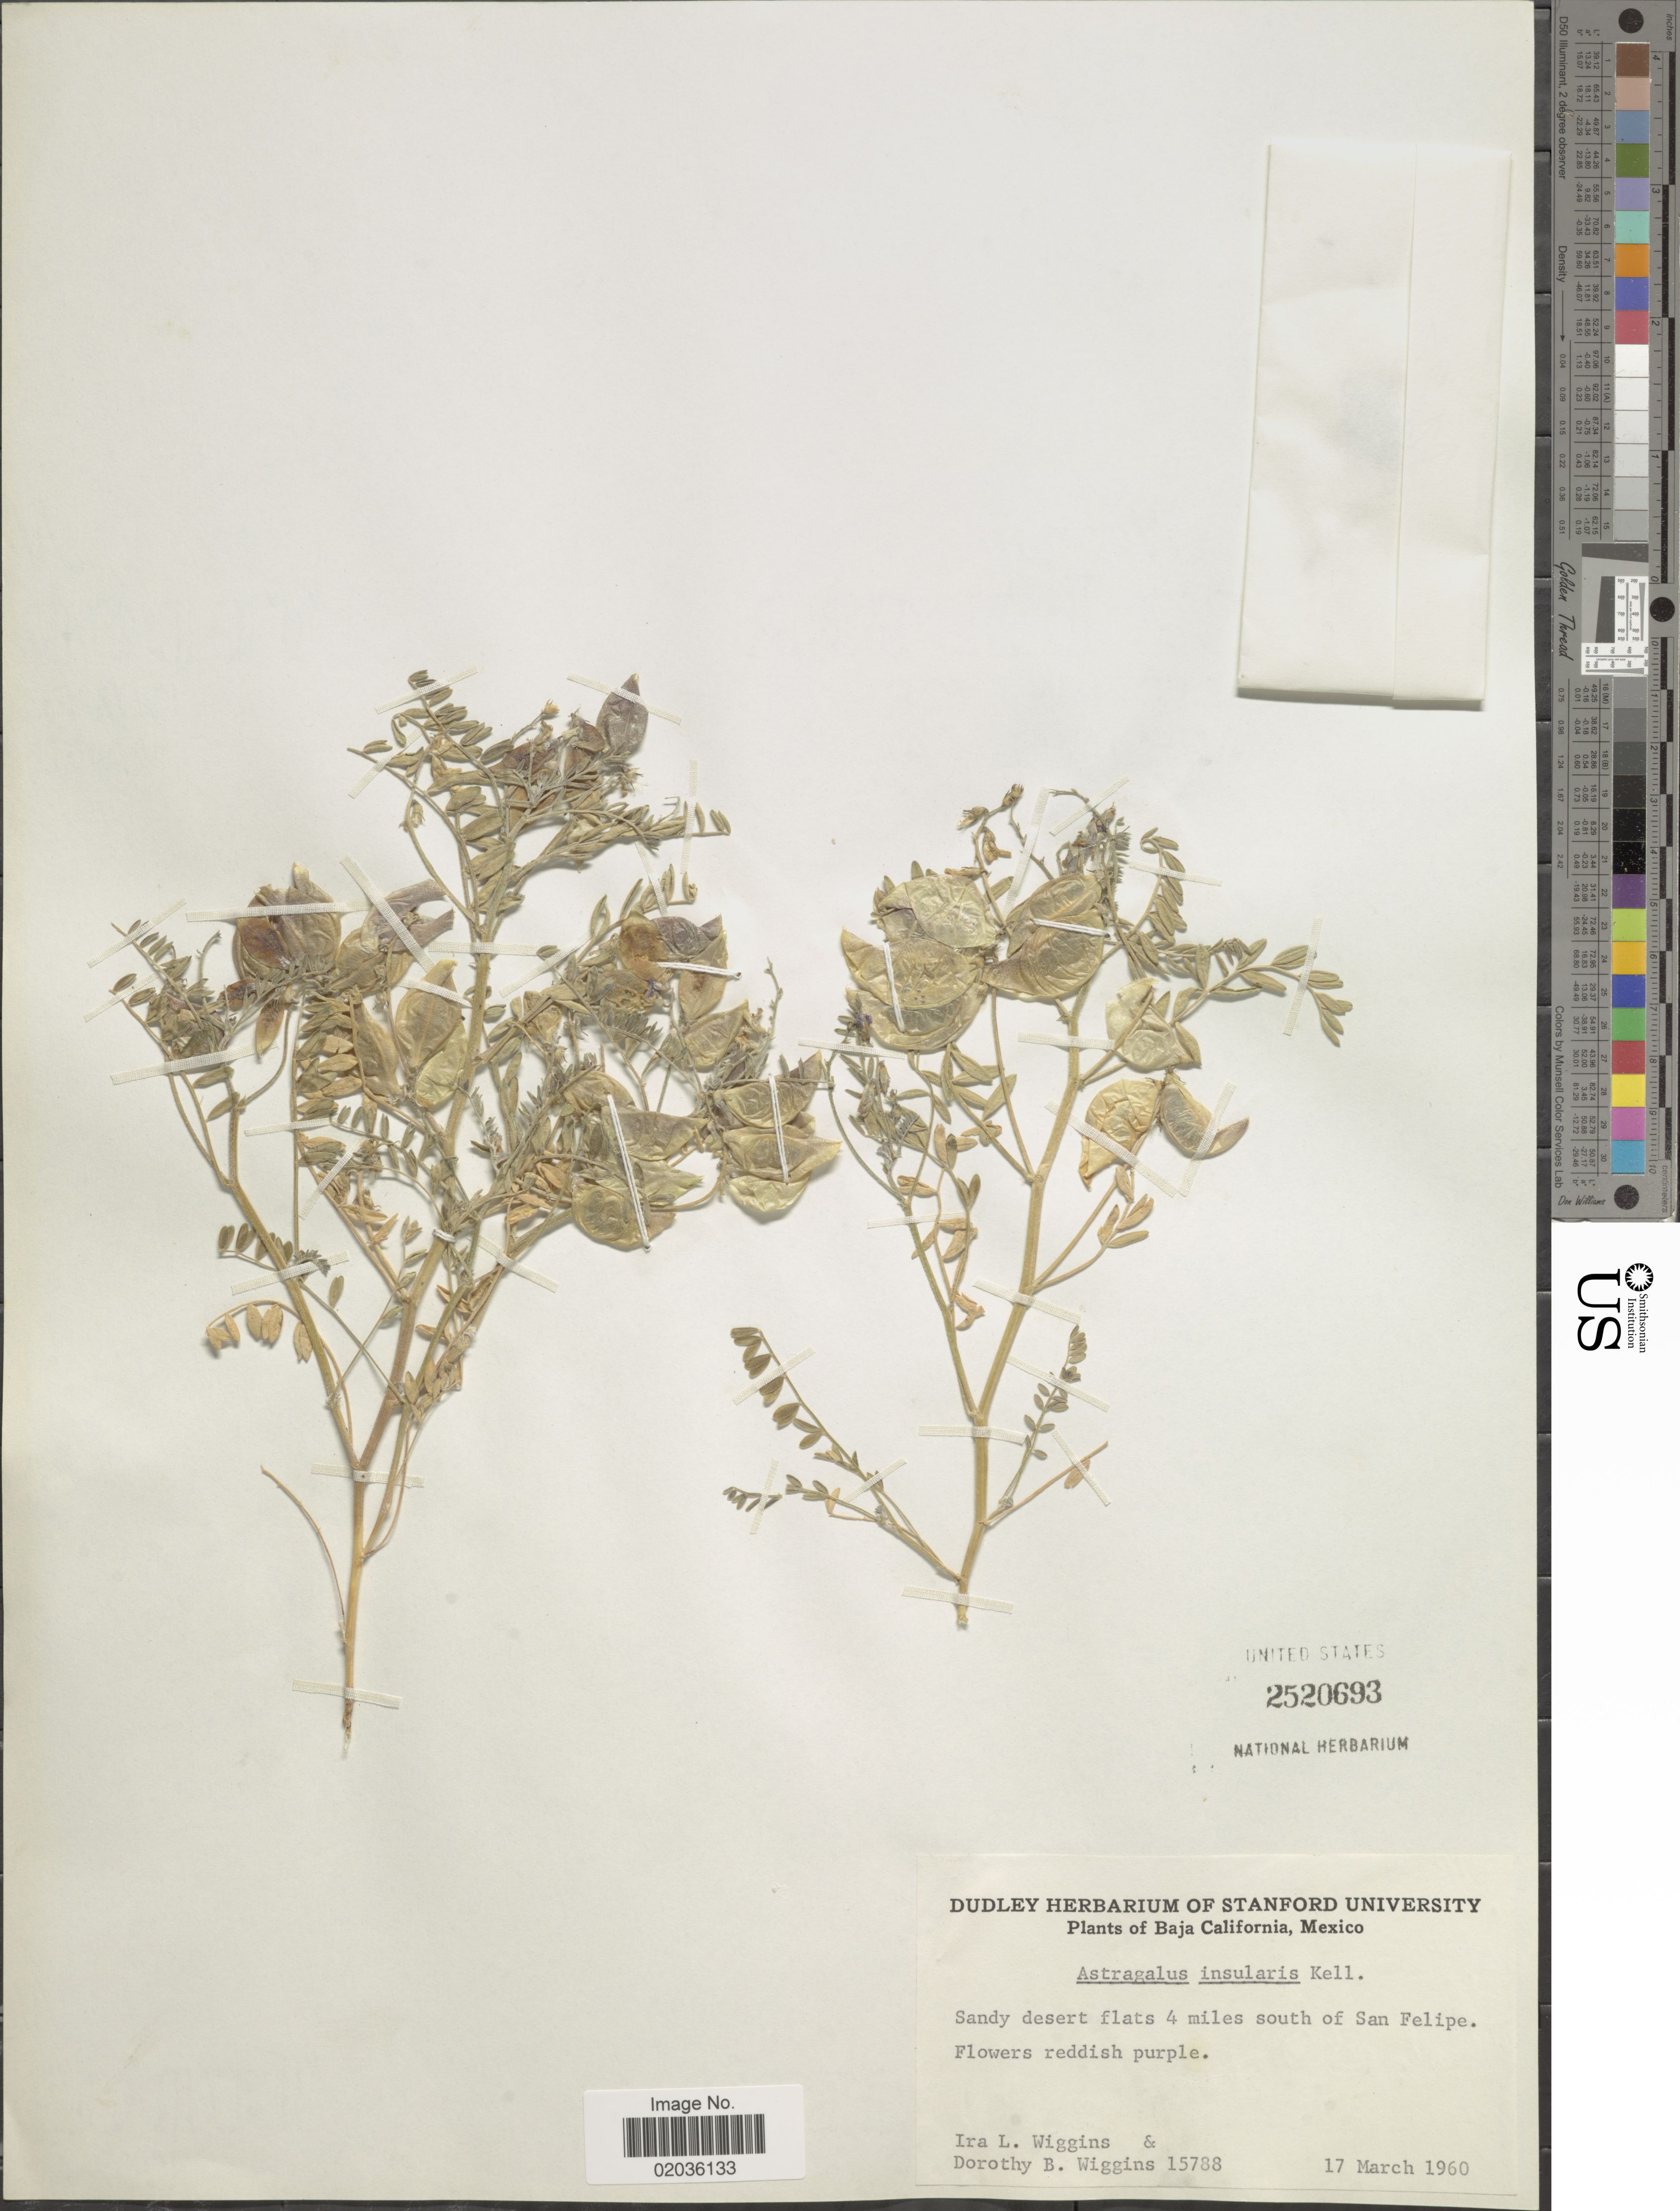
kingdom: Plantae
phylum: Tracheophyta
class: Magnoliopsida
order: Fabales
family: Fabaceae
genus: Astragalus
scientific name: Astragalus insularis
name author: Kellogg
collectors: I. L. Wiggins & D. B. Wiggins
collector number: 15788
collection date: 1960-03-17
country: Mexico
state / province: Baja California Norte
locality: Sandy desert flats 4 miles south of San Felipe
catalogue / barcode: US 2520693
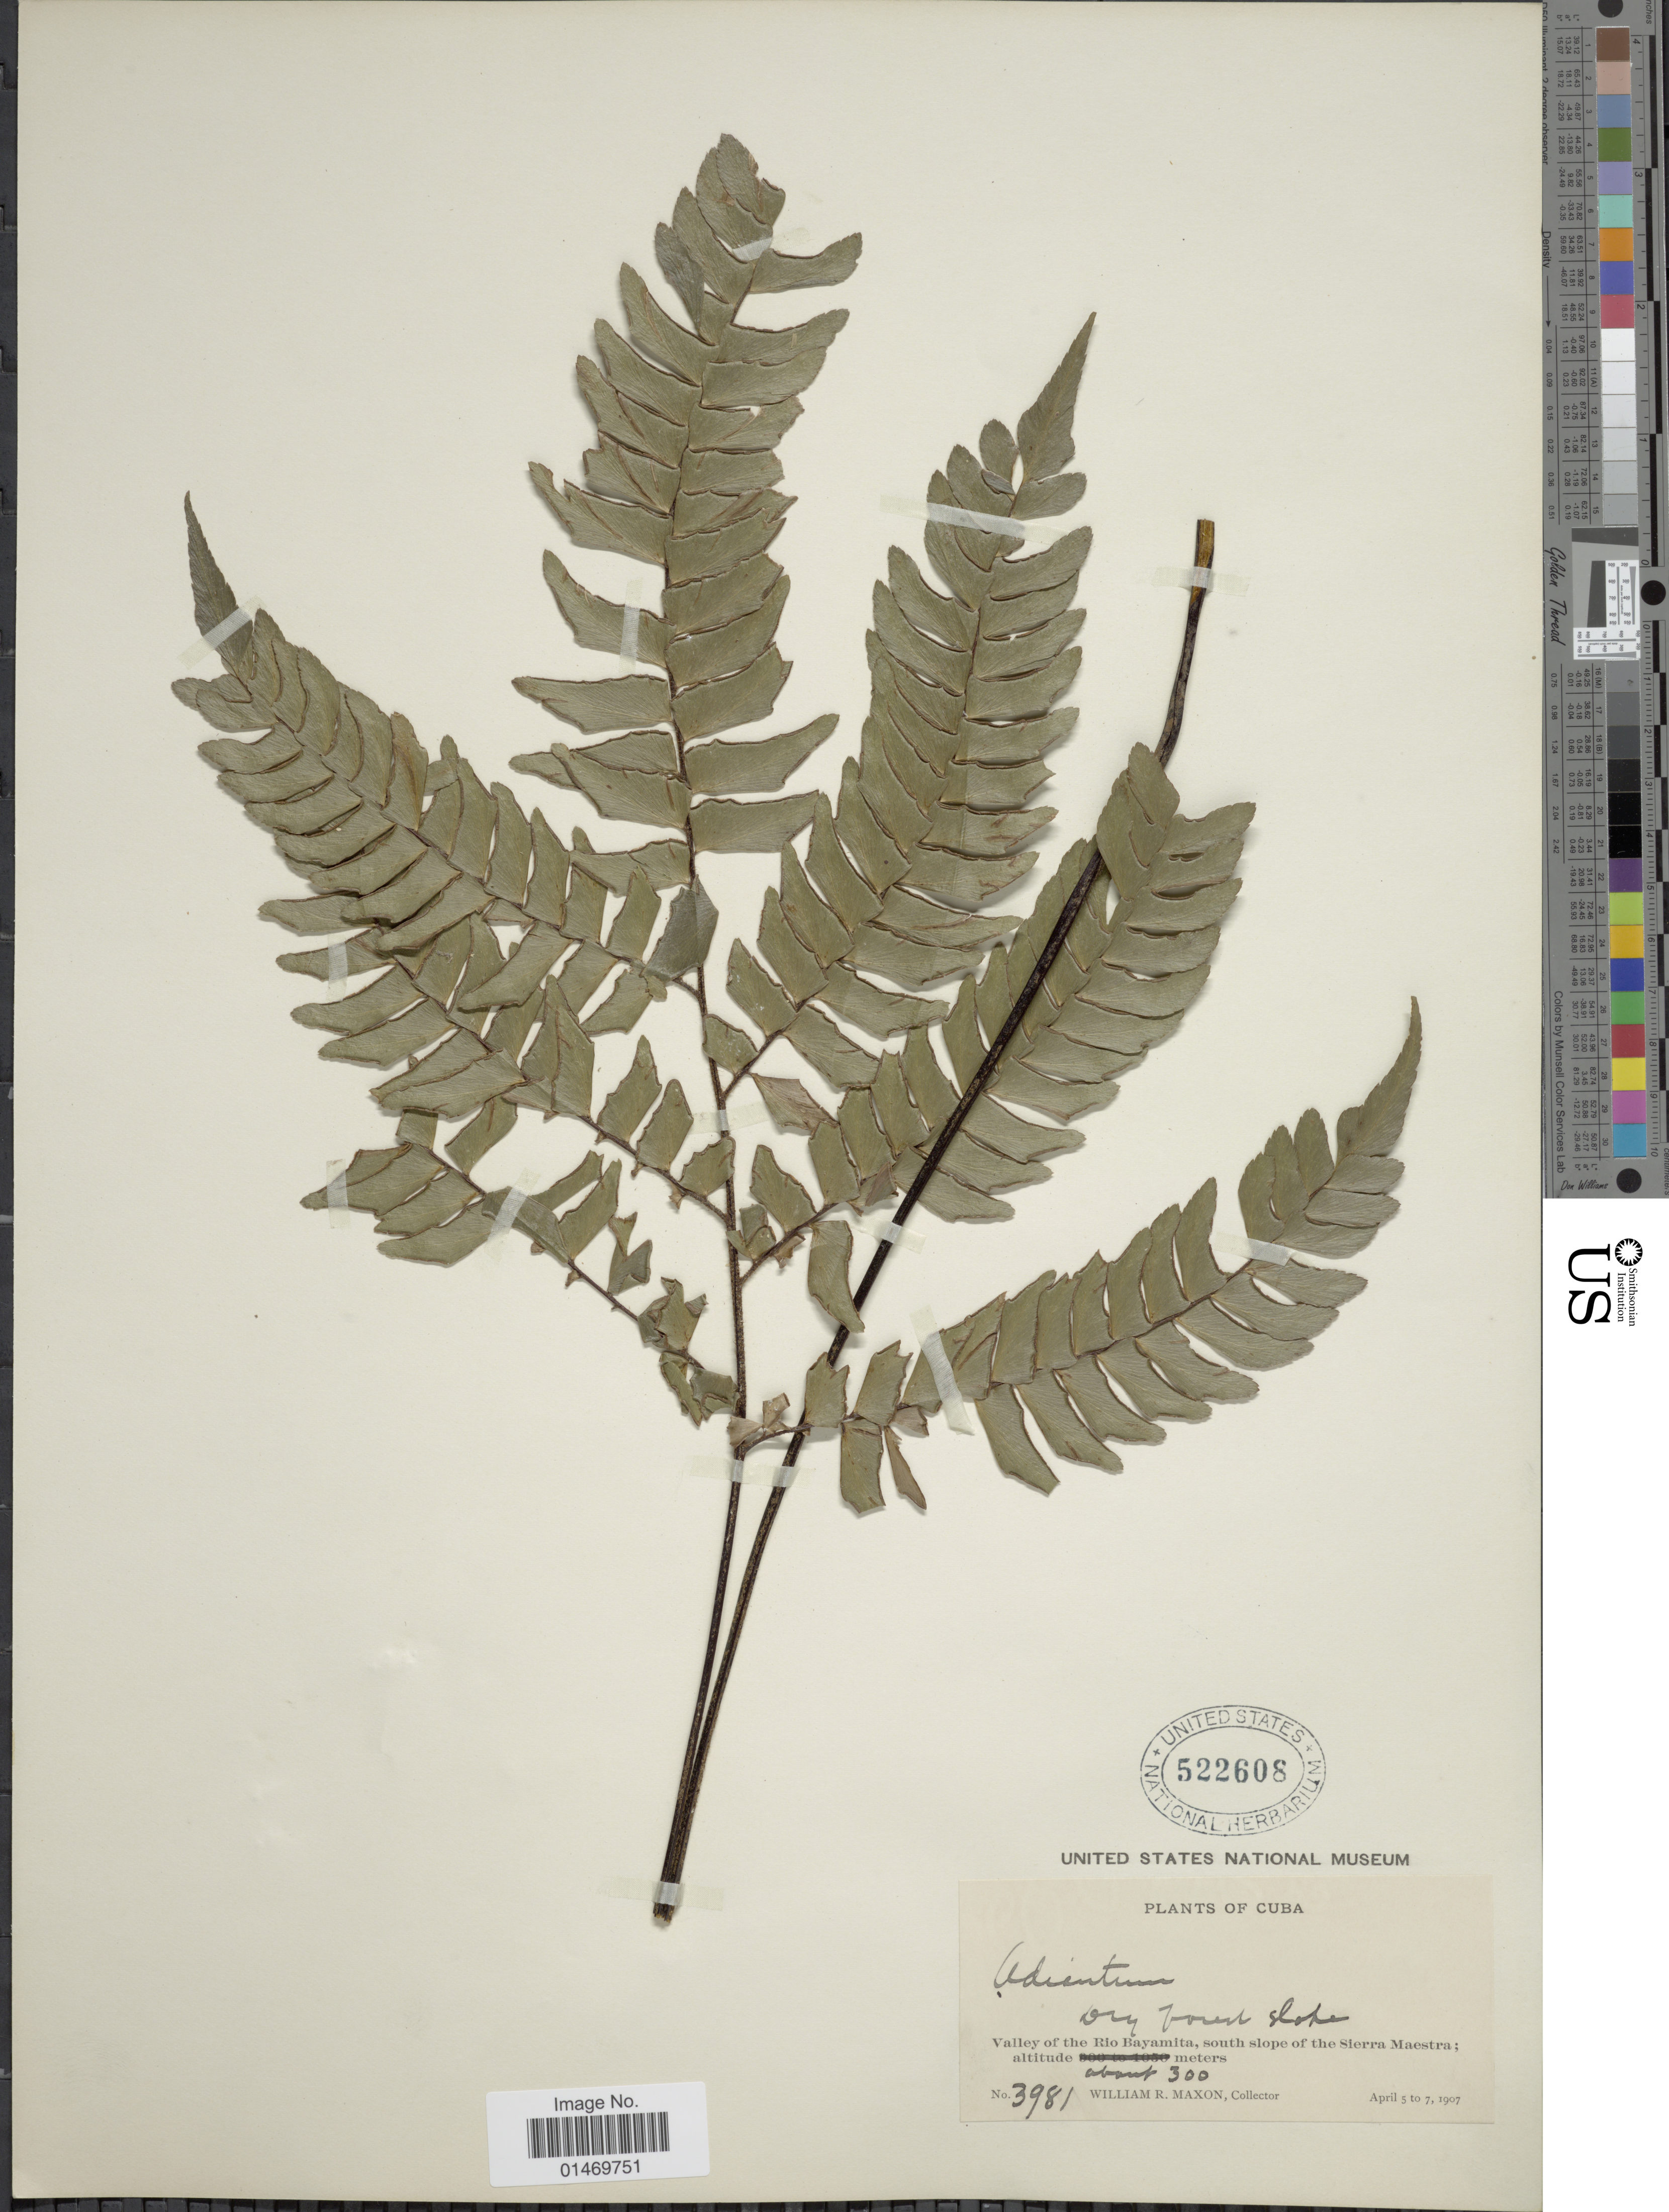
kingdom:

Instructions for the task:
Rewrite the records above with each "locality" swapped for "site" and everything else unchanged, leaving out the pictures.

Complete response:
kingdom: Plantae
phylum: Tracheophyta
class: Magnoliopsida
order: Fabales
family: Fabaceae
genus: Astragalus
scientific name: Astragalus insularis
name author: Kellogg
collectors: I. L. Wiggins & D. B. Wiggins
collector number: 15788
collection date: 1960-03-17
country: Mexico
state / province: Baja California Norte
site: Sandy desert flats 4 miles south of San Felipe
catalogue / barcode: US 2520693
kingdom:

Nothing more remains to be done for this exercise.